Leaders of the group hope to avoid the circumstances of the city's first council race in November, 1984, when campaign funds and political endorsements were spread thin among 40 candidates.
In the April election, Schulte and council incumbents Mayor John Heilman and Helen Albert face seven challengers.
Appealing to Community
"With these endorsements, we can put all our resources behind three fine candidates," said Tony Melia, one of the group's co-chairmen and president of the West Hollywood Chamber of Commerce. "We think we've endorsed three people who will appeal to every segment of the community."
The endorsements may complicate matters, however, for at least two of the candidates. Both Schulte and Williams are also trying to win the backing of the influential Coalition for Economic Survival, a tenants' rights group that has already endorsed Heilman and Albert.
In recent weeks, the Good Government group has portrayed itself as a competitor to the tenant coalition for influence on the City Council. Good Government leaders have claimed that the tenant coalition, which backed four of five winning candidates in the 1984 council election, has exerted too much pressure on city policies. Melia characterized the coalition as a "one-trick pony," preoccupied with maintaining a strong rent-control law.
The tenant coalition's director, Larry Gross, said it was too early to determine whether his group could support candidates also endorsed by the Good Government group. "We will have to talk to the parties involved and assess the situation," he said.
But Gross also acknowledged that the endorsements would "probably raise some eyebrows" among members of his coalition's steering committee. "They (Good Government) have been clear about what they think of us," Gross said. "We still don't know who they represent. That's certainly one concern we have."
His coalition's steering committee is scheduled to interview Schulte and Williams on Tuesday night.
Prospect of Unity
Williams said she would be comfortable running with both endorsements. "I don't see the two groups as mutually exclusive," she said. "(The Coalition for Economic Survival) represents one part of the community and West Hollywood for Good Government represents the rest. I'd like to hope we could unite everybody."
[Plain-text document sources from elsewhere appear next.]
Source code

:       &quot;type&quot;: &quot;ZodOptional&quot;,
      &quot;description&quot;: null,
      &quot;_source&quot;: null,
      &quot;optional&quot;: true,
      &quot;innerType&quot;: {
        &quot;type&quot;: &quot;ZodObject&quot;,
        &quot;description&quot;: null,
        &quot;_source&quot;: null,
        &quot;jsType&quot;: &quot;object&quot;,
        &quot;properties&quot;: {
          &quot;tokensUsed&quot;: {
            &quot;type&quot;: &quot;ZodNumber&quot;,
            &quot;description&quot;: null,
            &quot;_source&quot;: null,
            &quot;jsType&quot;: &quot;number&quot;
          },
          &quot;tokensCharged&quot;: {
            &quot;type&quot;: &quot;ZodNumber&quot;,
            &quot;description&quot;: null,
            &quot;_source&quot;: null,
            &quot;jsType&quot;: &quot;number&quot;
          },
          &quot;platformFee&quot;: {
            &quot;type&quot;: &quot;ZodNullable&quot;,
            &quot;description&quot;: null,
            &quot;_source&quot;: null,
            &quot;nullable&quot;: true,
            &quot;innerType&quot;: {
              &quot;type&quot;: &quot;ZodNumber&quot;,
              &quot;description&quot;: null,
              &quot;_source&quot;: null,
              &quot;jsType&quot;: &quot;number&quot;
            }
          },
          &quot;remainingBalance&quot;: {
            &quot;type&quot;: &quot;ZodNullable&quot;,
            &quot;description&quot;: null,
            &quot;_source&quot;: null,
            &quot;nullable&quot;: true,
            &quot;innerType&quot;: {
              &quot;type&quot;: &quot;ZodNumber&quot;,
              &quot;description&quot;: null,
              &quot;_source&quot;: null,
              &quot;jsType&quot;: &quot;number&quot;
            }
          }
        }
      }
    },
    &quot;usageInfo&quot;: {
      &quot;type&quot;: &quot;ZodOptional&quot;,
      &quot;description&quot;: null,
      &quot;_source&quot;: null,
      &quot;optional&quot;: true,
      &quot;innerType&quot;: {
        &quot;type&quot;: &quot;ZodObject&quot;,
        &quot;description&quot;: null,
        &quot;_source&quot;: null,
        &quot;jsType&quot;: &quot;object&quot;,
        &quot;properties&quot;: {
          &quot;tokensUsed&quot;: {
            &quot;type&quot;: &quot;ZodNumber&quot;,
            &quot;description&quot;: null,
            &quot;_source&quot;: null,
Although Schulte could not be reached for his reaction to the Good Government endorsement, he has said in the past that he could run with both endorsements.
Williams, a veteran rent-control activist who is a former member of the tenant coalition, said the Good Government endorsement would help her among some segments of the community where she was not well known, particularly among businessmen and Republicans.
Republicans are a target group for Tom Larkin, a real estate agent and the third of the Good Government group's endorsed candidates. There are more than 4,000 registered Republicans in West Hollywood (nearly 20% of the city's 20,000 registered voters) and Larkin said they did not participate in large numbers in the 1984 race.
"I think there's a strong likelihood that Republicans would vote their minds on money matters and that's one of the issues that both I and West Hollywood for Good Government agree on," Larkin said. "We both feel the city needs better financial management."
Larkin said he expects his campaign to benefit financially from the Good Government group. "It's been hard raising money in the last few weeks because a lot of the contributors have been waiting to see who will be endorsed," he said. "This endorsement can only help."
The Good Government organization is also forming a political action committee, which will make limited contributions to the three candidates on its slate, Melia said. He outlined an campaign plan that would include political mailings on behalf of the slate, a fund-raising event and a half-hour cable television program the night before the election which would present the three candidates to the public.
The Good Government group has also hired a San Fernando Valley-based polling firm to survey West Hollywood residents on their feelings about the City Council. Melia said that the poll will test the public's attitudes about "everything from potholes to the city's image" and that the results will be used by the Good Government group to select issues in the election campaign.
Other candidates in the April race are Jeffrey Cole, an actor; Stephen D. Michael, an auto salesman; Alan R. Mulquinn, a computer software consultant; Ron Stone, a city incorporation movement founder, and Mark Werksman, an attorney.